[ACTIVITY] Scan the records below for the line with "is **continuous at $a$** if" and the line with "2. MySQL container", and retype that range exactly, both ends included, pictures excepted.

[Collected data]
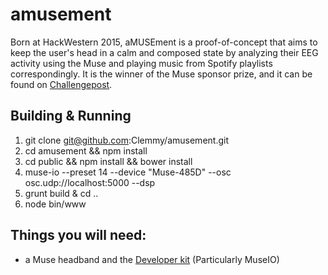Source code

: # amusement

Born at HackWestern 2015, aMUSEment is a proof-of-concept that aims to keep the user's head in a calm and composed state by analyzing their EEG activity using the Muse and playing music from Spotify playlists correspondingly. It is the winner of the Muse sponsor prize, and it can be found on [Challengepost](http://challengepost.com/software/amusement-um9im).

## Building & Running

1. git clone git@github.com:Clemmy/amusement.git
2. cd amusement && npm install
3. cd public && npm install && bower install
4. muse-io --preset 14 --device "Muse-485D" --osc osc.udp://localhost:5000 --dsp
5. grunt build & cd ..
6. node bin/www

## Things you will need:

- a Muse headband and the [Developer kit](http://www.choosemuse.com/developer-kit/) (Particularly MuseIO)
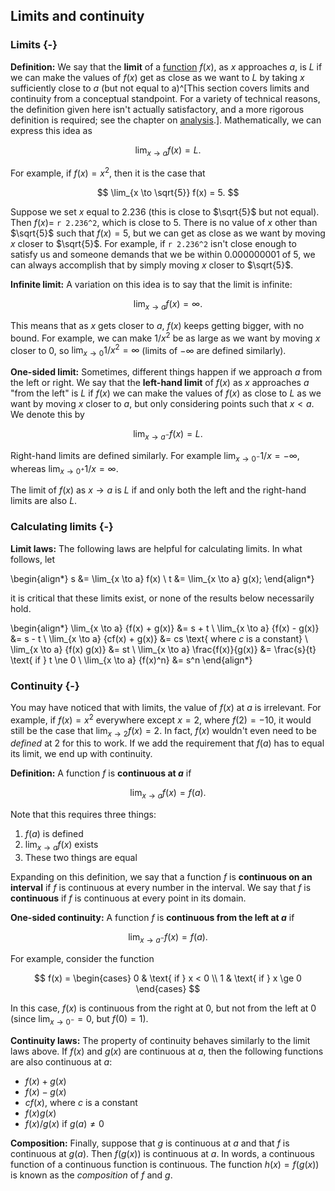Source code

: ## Limits and continuity

### Limits {-}

**Definition:** We say that the **limit** of a [function](function.html) $f(x)$, as $x$ approaches $a$, is $L$ if we can make the values of $f(x)$ get as close as we want to $L$ by taking $x$ sufficiently close to $a$ (but not equal to a)^[This section covers limits and continuity from a conceptual standpoint. For a variety of technical reasons, the definition given here isn't actually satisfactory, and a more rigorous definition is required; see the chapter on [analysis](analysis.html).]. Mathematically, we can express this idea as

$$ \lim_{x \to a} f(x) = L. $$

For example, if $f(x)=x^2$, then it is the case that 

$$ \lim_{x \to \sqrt{5}} f(x) = 5. $$

Suppose we set $x$ equal to 2.236 (this is close to $\sqrt{5}$ but not equal). Then $f(x)=$ `r 2.236^2`, which is close to 5. There is no value of $x$ other than $\sqrt{5}$ such that $f(x)=5$, but we can get as close as we want by moving $x$ closer to $\sqrt{5}$. For example, if `r 2.236^2` isn't close enough to satisfy us and someone demands that we be within 0.000000001 of 5, we can always accomplish that by simply moving $x$ closer to $\sqrt{5}$.


**Infinite limit:** A variation on this idea is to say that the limit is infinite:

$$ \lim_{x \to a} f(x) = \infty. $$

This means that as $x$ gets closer to $a$, $f(x)$ keeps getting bigger, with no bound. For example, we can make $1/x^2$ be as large as we want by moving $x$ closer to 0, so $\lim_{x \to 0} 1/x^2 = \infty$ (limits of $-\infty$ are defined similarly).

**One-sided limit:** Sometimes, different things happen if we approach $a$ from the left or right. We say that the **left-hand limit** of $f(x)$ as $x$ approaches $a$ "from the left" is $L$ if $f(x)$ we can make the values of $f(x)$ as close to $L$ as we want by moving $x$ closer to $a$, but only considering points such that $x < a$. We denote this by

$$ \lim_{x \to a^-} f(x) = L. $$

Right-hand limits are defined similarly. For example $\lim_{x \to 0^-} 1/x = -\infty$, whereas $\lim_{x \to 0^+} 1/x = \infty$.

The limit of $f(x)$ as $x \to a$ is $L$ if and only both the left and the right-hand limits are also $L$.

### Calculating limits {-}

**Limit laws:** The following laws are helpful for calculating limits. In what follows, let

\begin{align*}
s &= \lim_{x \to a} f(x) \\
t &= \lim_{x \to a} g(x);
\end{align*}

it is critical that these limits exist, or none of the results below necessarily hold.

\begin{align*}
\lim_{x \to a} \{f(x) + g(x)\} &= s + t \\
\lim_{x \to a} \{f(x) - g(x)\} &= s - t \\
\lim_{x \to a} \{cf(x) + g(x)\} &= cs \text{ where $c$ is a constant} \\
\lim_{x \to a} \{f(x) g(x)\} &= st \\
\lim_{x \to a} \frac{f(x)}{g(x)} &= \frac{s}{t} \text{ if } t \ne 0 \\
\lim_{x \to a} \{f(x)^n\} &= s^n
\end{align*}

### Continuity {-}

You may have noticed that with limits, the value of $f(x)$ at $a$ is irrelevant. For example, if $f(x)=x^2$ everywhere except $x=2$, where $f(2) = -10$, it would still be the case that $\lim_{x \to 2} f(x) = 2$. In fact, $f(x)$ wouldn't even need to be *defined* at 2 for this to work. If we add the requirement that $f(a)$ has to equal its limit, we end up with continuity.

**Definition:** A function $f$ is **continuous at $a$** if

$$ \lim_{x \to a} f(x) = f(a). $$

Note that this requires three things:

1. $f(a)$ is defined
2. $\lim_{x \to a} f(x)$ exists
3. These two things are equal

Expanding on this definition, we say that a function $f$ is **continuous on an interval** if $f$ is continuous at every number in the interval. We say that $f$ is **continuous** if $f$ is continuous at every point in its domain.

**One-sided continuity:** A function $f$ is **continuous from the left at $a$** if

$$ \lim_{x \to a^-} f(x) = f(a). $$

For example, consider the function

$$ f(x) = \begin{cases}
0 & \text{ if } x < 0 \\
1 & \text{ if } x \ge 0
\end{cases} $$

In this case, $f(x)$ is continuous from the right at 0, but not from the left at 0 (since $\lim_{x \to 0^-}=0$, but $f(0) = 1$).

**Continuity laws:** The property of continuity behaves similarly to the limit laws above. If $f(x)$ and $g(x)$ are continuous at $a$, then the following functions are also continuous at $a$:

* $f(x) + g(x)$
* $f(x) - g(x)$
* $c f(x)$, where $c$ is a constant
* $f(x) g(x)$
* $f(x) / g(x)$ if $g(a) \ne 0$

**Composition:** Finally, suppose that $g$ is continuous at $a$ and that $f$ is continuous at $g(a)$. Then $f(g(x))$ is continuous at $a$. In words, a continuous function of a continuous function is continuous. The function $h(x) = f(g(x))$ is known as the *composition* of $f$ and $g$.
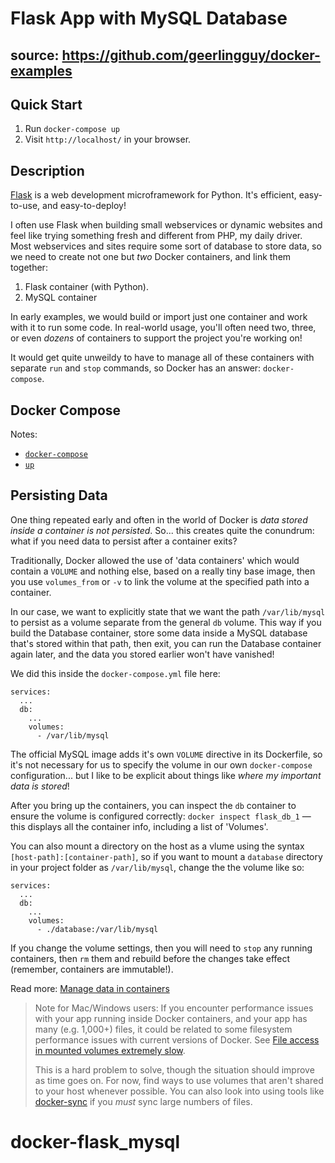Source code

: # Flask App with MySQL Database


## source: https://github.com/geerlingguy/docker-examples

## Quick Start

  1. Run `docker-compose up`
  2. Visit `http://localhost/` in your browser.

## Description

[Flask](http://flask.pocoo.org/) is a web development microframework for Python. It's efficient, easy-to-use, and easy-to-deploy!

I often use Flask when building small webservices or dynamic websites and feel like trying something fresh and different from PHP, my daily driver. Most webservices and sites require some sort of database to store data, so we need to create not one but _two_ Docker containers, and link them together:

  1. Flask container (with Python).
  2. MySQL container

In early examples, we would build or import just one container and work with it to run some code. In real-world usage, you'll often need two, three, or even _dozens_ of containers to support the project you're working on!

It would get quite unweildy to have to manage all of these containers with separate `run` and `stop` commands, so Docker has an answer: `docker-compose`.

## Docker Compose

Notes:

  - [`docker-compose`](https://docs.docker.com/compose/reference/)
  - [`up`](https://docs.docker.com/compose/reference/up/)

## Persisting Data

One thing repeated early and often in the world of Docker is _data stored inside a container is not persisted_. So... this creates quite the conundrum: what if you need data to persist after a container exits?

Traditionally, Docker allowed the use of 'data containers' which would contain a `VOLUME` and nothing else, based on a really tiny base image, then you use `volumes_from` or `-v` to link the volume at the specified path into a container.

In our case, we want to explicitly state that we want the path `/var/lib/mysql` to persist as a volume separate from the general `db` volume. This way if you build the Database container, store some data inside a MySQL database that's stored within that path, then exit, you can run the Database container again later, and the data you stored earlier won't have vanished!

We did this inside the `docker-compose.yml` file here:

    services:
      ...
      db:
        ...
        volumes:
          - /var/lib/mysql

The official MySQL image adds it's own `VOLUME` directive in its Dockerfile, so it's not necessary for us to specify the volume in our own `docker-compose` configuration... but I like to be explicit about things like _where my important data is stored_!

After you bring up the containers, you can inspect the `db` container to ensure the volume is configured correctly: `docker inspect flask_db_1` — this displays all the container info, including a list of 'Volumes'.

You can also mount a directory on the host as a vlume using the syntax `[host-path]:[container-path]`, so if you want to mount a `database` directory in your project folder as `/var/lib/mysql`, change the the volume like so:

    services:
      ...
      db:
        ...
        volumes:
          - ./database:/var/lib/mysql

If you change the volume settings, then you will need to `stop` any running containers, then `rm` them and rebuild before the changes take effect (remember, containers are immutable!).

Read more: [Manage data in containers](https://docs.docker.com/engine/tutorials/dockervolumes/)

> Note for Mac/Windows users: If you encounter performance issues with your app running inside Docker containers, and your app has many (e.g. 1,000+) files, it could be related to some filesystem performance issues with current versions of Docker. See [File access in mounted volumes extremely slow](https://forums.docker.com/t/file-access-in-mounted-volumes-extremely-slow-cpu-bound/8076/107).
> 
> This is a hard problem to solve, though the situation should improve as time goes on. For now, find ways to use volumes that aren't shared to your host whenever possible. You can also look into using tools like [docker-sync](https://docker-sync.io/) if you _must_ sync large numbers of files.
# docker-flask_mysql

[EXPECTED ANSWER]
**Definition:** A function $f$ is **continuous at $a$** if

$$ \lim_{x \to a} f(x) = f(a). $$

Note that this requires three things:

1. $f(a)$ is defined
2. $\lim_{x \to a} f(x)$ exists
3. These two things are equal

Expanding on this definition, we say that a function $f$ is **continuous on an interval** if $f$ is continuous at every number in the interval. We say that $f$ is **continuous** if $f$ is continuous at every point in its domain.

**One-sided continuity:** A function $f$ is **continuous from the left at $a$** if

$$ \lim_{x \to a^-} f(x) = f(a). $$

For example, consider the function

$$ f(x) = \begin{cases}
0 & \text{ if } x < 0 \\
1 & \text{ if } x \ge 0
\end{cases} $$

In this case, $f(x)$ is continuous from the right at 0, but not from the left at 0 (since $\lim_{x \to 0^-}=0$, but $f(0) = 1$).

**Continuity laws:** The property of continuity behaves similarly to the limit laws above. If $f(x)$ and $g(x)$ are continuous at $a$, then the following functions are also continuous at $a$:

* $f(x) + g(x)$
* $f(x) - g(x)$
* $c f(x)$, where $c$ is a constant
* $f(x) g(x)$
* $f(x) / g(x)$ if $g(a) \ne 0$

**Composition:** Finally, suppose that $g$ is continuous at $a$ and that $f$ is continuous at $g(a)$. Then $f(g(x))$ is continuous at $a$. In words, a continuous function of a continuous function is continuous. The function $h(x) = f(g(x))$ is known as the *composition* of $f$ and $g$.
Source code

: # Flask App with MySQL Database


## source: https://github.com/geerlingguy/docker-examples

## Quick Start

  1. Run `docker-compose up`
  2. Visit `http://localhost/` in your browser.

## Description

[Flask](http://flask.pocoo.org/) is a web development microframework for Python. It's efficient, easy-to-use, and easy-to-deploy!

I often use Flask when building small webservices or dynamic websites and feel like trying something fresh and different from PHP, my daily driver. Most webservices and sites require some sort of database to store data, so we need to create not one but _two_ Docker containers, and link them together:

  1. Flask container (with Python).
  2. MySQL container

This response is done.